I hate to say it, but this probably would not have happened in a garbage collected language.
GC languages are fast these days. If you don't want a runtime like C# (which has excellent performance) a language like Go would have worked just fine here, compiling to a small native binary but with a GC.
I don't really understand the aversion to GC's. In memory constrained scenarios or where performance is an absolute top priority, I understand wanting manual control. But that seems like a very rare scenario in user space.
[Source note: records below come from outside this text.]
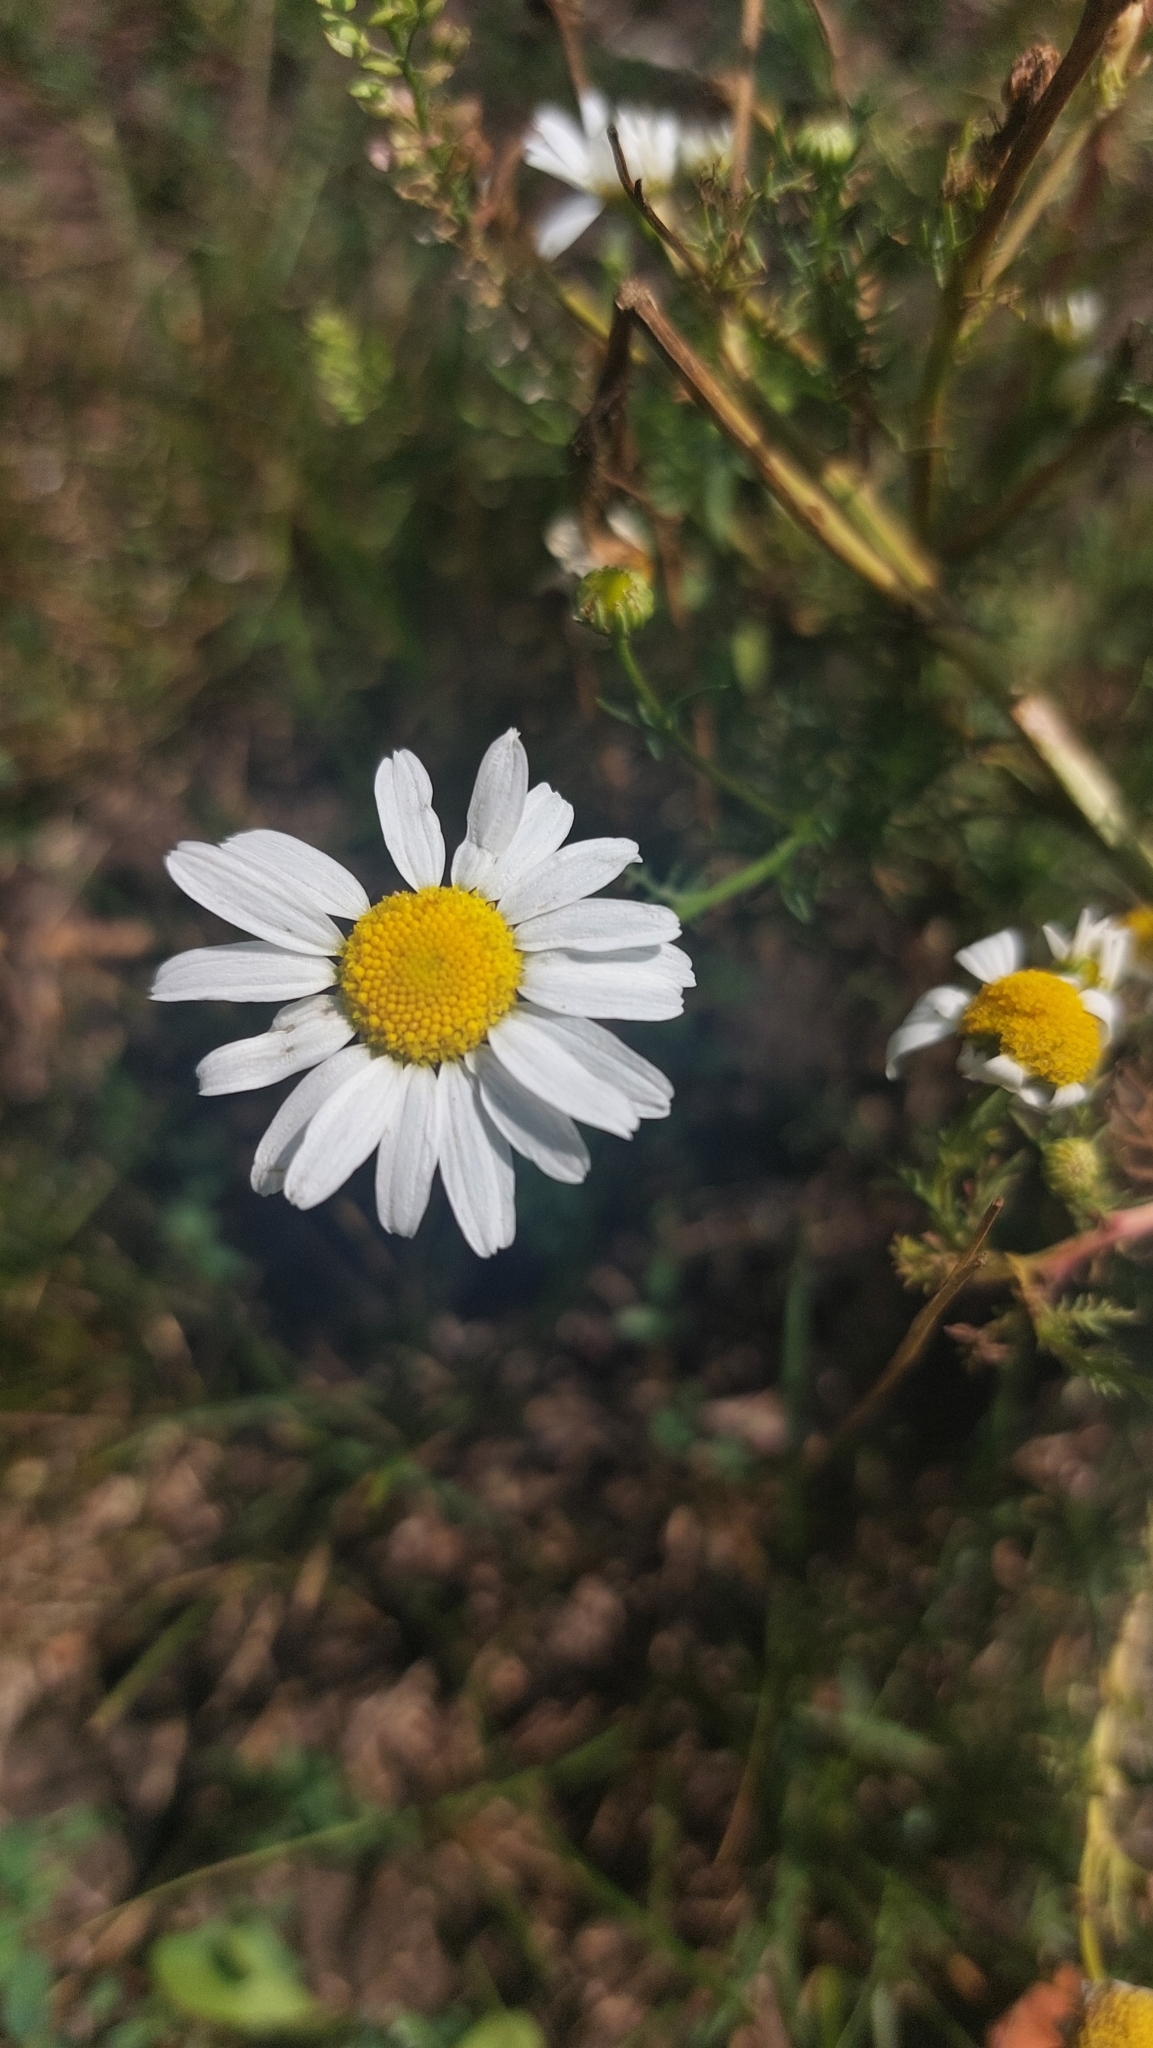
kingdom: Plantae
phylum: Tracheophyta
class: Magnoliopsida
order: Asterales
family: Asteraceae
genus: Tripleurospermum
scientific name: Tripleurospermum inodorum
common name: Scentless mayweed
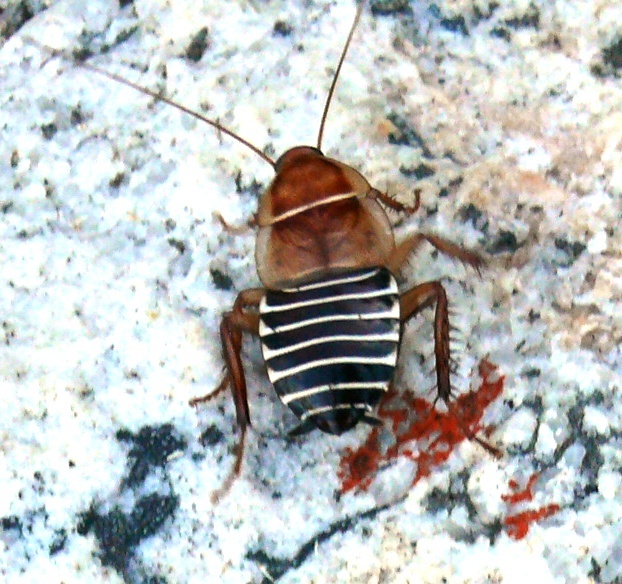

What's the best claude code terminal? I'm not sure if ghostty is it, which one can sync to iphone / android tablet for remote use of the same session?
This is great news! Well done to everyone who helped sort it out. It was a problem noted by users in a thread here just last week, https://news.ycombinator.com/item?id=46460319
While Claude Code might have been the reason this bug became triggered by more people, there are some of us who were hitting it without ever having used Claude Code at all. Maybe the assumption about what makes a page non-standard, isn't as black-and-white as presumed. And I wonder if the leak would have been triggered more often for people who use scrollback-limit = 0, or something very small.
Probably not a huge deal, but it does seem the fix will needlessly delete and recreate non-standard pages in the case where the new page needs to be non-standard, and the oldest one (that needs to be pruned) already is non-standard and could be reused.